-------- Excerpt to read --------

I had known Hurtig for about a decade; we had spent time together on one of Stuart Hodgson’s noted Arctic tours, two weeks visiting communities across the High Arctic. Mel had one of the country’s best-known authors with him, Mordecai Richler, and both were looking for ways to bring the North further into Canadian literature. Hurtig also had ten thousand dollars to spend on an airplane, not a modest amount in 1985, and they would give the 13,200-ton Polar Sea a Canadian farewell in the ice-choked Prince of Wales Strait, which runs between Victoria and Banks islands in the high Arctic, several hundred kilometres northeast of Inuvik.
Two of our newly described commandos were from the University of Alberta: 20-year-old Louanne Studer, a mountain of energy, and David Achtem, a 21-year-old science major. I have to admit being surprised, but delighted, to meet the other two, whom I knew. Roger Gruben had been a broadcaster at CBC Inuvik, and a good one. In his early 30s, Roger was big enough and athletic enough to be on any football team. Eddie Dillion was smaller, no less serious or determined, and had a great sense of humour. He always seemed to be smiling, even if he wasn’t. Both had been raised in Tuktoyaktuk and were now living in Inuvik.
Now, more than then, I am gripped by the delicious irony. Remember John Amagoalik’s dismay that a government would put Inuit families through decades of hell and hard times to assert sovereignty, and yet refuse to recognize their claims to land and rights as a way of actually and practically asserting sovereignty with a human face and heart?
“Fasten your seat belts,” said the pilot of the twin-engine Otter, who would soon demonstrate he was also a Canadian nationalist, and who paid a price for this patriotic flight. We flew for two or more hours across the eastern Beaufort Sea and northward perhaps 150 kilometres to the midpoint of the Prince of Wales Strait. It was mostly ice-filled, but not impassable, and no match for the power of the American icebreaker or, for that matter, the Canadian Sir John A. Macdonald.
Suddenly we were in a steep bank and approaching a low sweep of a barren gravel beach, the terrain the twin Otter had been built for. We endured a rough, short landing with big tires bouncing us up and down for a few pitches, and then that quick stop that draws the seat belt right into your gut.

-------- Information supplied --------

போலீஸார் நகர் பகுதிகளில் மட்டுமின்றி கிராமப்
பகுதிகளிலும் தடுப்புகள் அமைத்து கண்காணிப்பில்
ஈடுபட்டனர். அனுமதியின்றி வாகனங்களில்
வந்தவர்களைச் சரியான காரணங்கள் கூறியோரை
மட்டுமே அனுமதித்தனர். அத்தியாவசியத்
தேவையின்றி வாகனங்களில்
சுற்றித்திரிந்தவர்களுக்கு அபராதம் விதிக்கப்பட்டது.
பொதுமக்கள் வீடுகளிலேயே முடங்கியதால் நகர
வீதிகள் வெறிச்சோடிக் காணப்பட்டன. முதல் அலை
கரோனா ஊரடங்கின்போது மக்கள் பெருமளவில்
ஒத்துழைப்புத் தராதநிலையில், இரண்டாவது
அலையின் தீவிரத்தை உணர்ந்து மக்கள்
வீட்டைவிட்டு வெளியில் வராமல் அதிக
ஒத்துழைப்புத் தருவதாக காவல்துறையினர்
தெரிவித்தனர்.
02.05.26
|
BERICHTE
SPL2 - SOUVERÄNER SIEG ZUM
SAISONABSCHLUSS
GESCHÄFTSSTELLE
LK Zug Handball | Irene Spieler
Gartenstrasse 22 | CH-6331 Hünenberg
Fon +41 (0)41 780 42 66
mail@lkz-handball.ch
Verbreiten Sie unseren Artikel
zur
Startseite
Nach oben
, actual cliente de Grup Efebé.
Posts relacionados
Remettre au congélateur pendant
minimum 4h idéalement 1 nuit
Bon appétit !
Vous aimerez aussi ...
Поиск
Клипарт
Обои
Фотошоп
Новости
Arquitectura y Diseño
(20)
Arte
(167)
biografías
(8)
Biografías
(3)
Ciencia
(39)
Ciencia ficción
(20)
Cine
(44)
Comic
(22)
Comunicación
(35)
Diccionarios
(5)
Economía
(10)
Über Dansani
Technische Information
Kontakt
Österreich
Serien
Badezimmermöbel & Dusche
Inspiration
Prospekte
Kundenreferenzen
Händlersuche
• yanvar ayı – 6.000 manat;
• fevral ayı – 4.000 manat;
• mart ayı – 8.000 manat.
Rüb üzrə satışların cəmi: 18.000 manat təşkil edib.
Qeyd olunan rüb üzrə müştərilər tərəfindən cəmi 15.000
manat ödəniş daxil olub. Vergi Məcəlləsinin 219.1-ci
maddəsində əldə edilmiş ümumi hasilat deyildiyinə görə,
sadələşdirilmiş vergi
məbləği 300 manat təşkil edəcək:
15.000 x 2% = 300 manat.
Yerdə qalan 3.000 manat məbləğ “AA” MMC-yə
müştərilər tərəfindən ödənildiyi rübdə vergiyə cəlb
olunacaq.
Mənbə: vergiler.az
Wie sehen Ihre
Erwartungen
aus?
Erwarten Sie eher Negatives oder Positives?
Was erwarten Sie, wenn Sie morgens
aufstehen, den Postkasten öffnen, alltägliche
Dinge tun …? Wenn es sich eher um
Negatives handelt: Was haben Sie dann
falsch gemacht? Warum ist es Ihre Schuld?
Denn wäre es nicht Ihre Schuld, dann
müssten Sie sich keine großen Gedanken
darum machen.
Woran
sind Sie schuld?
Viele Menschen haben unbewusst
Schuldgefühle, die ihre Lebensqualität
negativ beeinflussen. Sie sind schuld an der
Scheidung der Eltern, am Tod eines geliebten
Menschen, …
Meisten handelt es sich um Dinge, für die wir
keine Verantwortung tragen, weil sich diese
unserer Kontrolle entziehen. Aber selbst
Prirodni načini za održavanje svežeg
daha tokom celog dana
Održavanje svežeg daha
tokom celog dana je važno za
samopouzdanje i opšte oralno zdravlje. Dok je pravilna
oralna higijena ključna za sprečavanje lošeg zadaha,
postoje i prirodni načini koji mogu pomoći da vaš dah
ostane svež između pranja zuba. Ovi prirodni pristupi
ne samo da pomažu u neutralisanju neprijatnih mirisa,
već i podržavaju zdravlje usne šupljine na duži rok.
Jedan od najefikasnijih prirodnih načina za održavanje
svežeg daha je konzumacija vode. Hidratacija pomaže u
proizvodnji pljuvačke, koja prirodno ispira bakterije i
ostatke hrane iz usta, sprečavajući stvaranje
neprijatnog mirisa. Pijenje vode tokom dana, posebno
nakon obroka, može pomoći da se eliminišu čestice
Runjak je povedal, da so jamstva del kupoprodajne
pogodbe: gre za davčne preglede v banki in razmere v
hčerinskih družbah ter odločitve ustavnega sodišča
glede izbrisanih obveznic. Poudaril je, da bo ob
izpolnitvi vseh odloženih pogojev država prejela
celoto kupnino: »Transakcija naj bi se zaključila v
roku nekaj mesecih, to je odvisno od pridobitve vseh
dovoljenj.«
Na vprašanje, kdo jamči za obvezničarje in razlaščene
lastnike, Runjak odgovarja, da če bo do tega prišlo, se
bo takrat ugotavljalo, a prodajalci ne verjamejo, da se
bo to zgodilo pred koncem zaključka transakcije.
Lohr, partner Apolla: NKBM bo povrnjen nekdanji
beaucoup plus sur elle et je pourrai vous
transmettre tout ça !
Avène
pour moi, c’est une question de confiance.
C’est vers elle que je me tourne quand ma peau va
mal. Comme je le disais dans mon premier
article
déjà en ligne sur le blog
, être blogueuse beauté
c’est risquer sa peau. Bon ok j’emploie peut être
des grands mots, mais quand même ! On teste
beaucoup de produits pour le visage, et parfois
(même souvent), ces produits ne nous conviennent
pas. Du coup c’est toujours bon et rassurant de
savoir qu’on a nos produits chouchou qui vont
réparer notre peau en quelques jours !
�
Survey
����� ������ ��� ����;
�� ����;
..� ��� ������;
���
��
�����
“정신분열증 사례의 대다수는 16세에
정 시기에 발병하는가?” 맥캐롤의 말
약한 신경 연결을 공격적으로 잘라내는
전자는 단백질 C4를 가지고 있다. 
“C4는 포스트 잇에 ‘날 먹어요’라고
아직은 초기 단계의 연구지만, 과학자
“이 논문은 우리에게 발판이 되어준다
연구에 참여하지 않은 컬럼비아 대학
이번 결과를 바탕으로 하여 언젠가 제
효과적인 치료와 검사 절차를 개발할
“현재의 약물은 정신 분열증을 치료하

--------

Tasks:
(A) Answer these questions using the excerpt about the flight to Prince of Wales Strait:
(i) Which two islands does the Prince of Wales Strait run between?
(ii) Where had Roger Gruben worked as a broadcaster?
(iii) What type of airplane carried the group north?
(B) Carry on the excerpt about the flight to Prince of Wales Strait, picking up right after its last sentence.

Answers to the exercises:
(A)
(i) Victoria and Banks islands
(ii) CBC Inuvik
(iii) A twin-engine Otter

(B)
Roger and Eddie pitched a tent to signify Inuit occupancy and Canadian ownership. Louanne and David built cairns and planted big Canadian flags that they waved as the Polar Sea passed. Beyond its bow, not 20 kilometres westward, was Banks Island.
I watched Roger and Eddie load the long cylinders, wrapped with Canada’s flag, with Nick capturing a few pictures of the process. Now, we were all back in the air, circling our 120-metre-long prey.
I am not sure who opened the back door, but I know Nick was on one side and a still photographer on the other. Hurtig had sacrificed his seat to get one more camera on board for the publicity. As it was, we were no more than eight people. Suddenly our altitude dropped, again this time to 40 metres. We came in on the practice run, stern to bow, right over the deck. When the nose and high wings above the fuselage caught the hot air updraft from the big turbines, the Otter jumped aloft. It was exhilarating and, I suspect, a good marker.
On the next pass, the very instant before he crossed the stacks, the co-pilot’s eyes were fixed on the captain, but his arm extended back into the cabin. The arm dropped—the bombs-away signal—and the flag-wrapped canisters went out the door, with one scoring a direct hit. It had a clear written message for Captain Howell:
“Your failure to request advance permission to sail the Northwest Passage is insulting and demeaning to our citizens and a threat to our sovereignty. It is not the action of a thoughtful, understanding neighbour.”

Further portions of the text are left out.